PPI use is safe in the long-run
According to a team of European researchers, PPIs are safe over the long-term.3 The authors of this study examined the results of one twelve-year and one five-year study of serious adverse events (SAE) associated with long-term PPI use. Both studies compared the effectiveness and safety of two PPI medications, omeprazole and esomeprazole, with anti-reflux surgery (ARS) in patients with chronic GERD. In the twelve-year study, 154 individuals took omeprazole and 144 underwent ARS. In the five-year study, 266 individuals received esomeprazole and 248 underwent ARS.

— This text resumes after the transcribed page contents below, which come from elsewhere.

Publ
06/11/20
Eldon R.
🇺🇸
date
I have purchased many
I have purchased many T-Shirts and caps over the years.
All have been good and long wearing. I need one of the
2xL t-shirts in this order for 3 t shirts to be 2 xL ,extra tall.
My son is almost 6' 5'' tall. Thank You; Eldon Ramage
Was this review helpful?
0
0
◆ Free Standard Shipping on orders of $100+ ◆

The authors of the overall analysis found that the occurrence of SAEs over time was similar for patients in both studies regardless of whether they were allocated to PPI or ARS therapy. Moreover, the actual incidence of SAEs involving the gastrointestinal tract was quite low. For example, in the twelve-year study, only 2.6% of individuals on the medication reported abdominal pain and 1.3% experienced a gastrointestinal haemorrhage. In comparison, 5.6% of individuals who received surgery had abdominal pain while 2.1% incurred a gastrointestinal haemorrhage. Additionally, the authors noted that neither study demonstrated any difference in the occurrence of infections between PPI users and those who underwent surgery. This research suggests that gut (enteric) infections occurring in those taking the inhibitors could be due to comorbidities or the use of antibiotics, which can disrupt the normal gut bacteria.
In short, research suggests that long-term PPI use is safe and does not result in any more adverse events than would occur without PPI use. While the Canadian researchers’ observations of microbiome changes as a result of long-term PPI usage are interesting and warrant further research, they do not link this treatment with increased risk of enteric infections. For now, it seems that while PPI use might alter the microbiome in some ways, it does not necessarily inhibit it.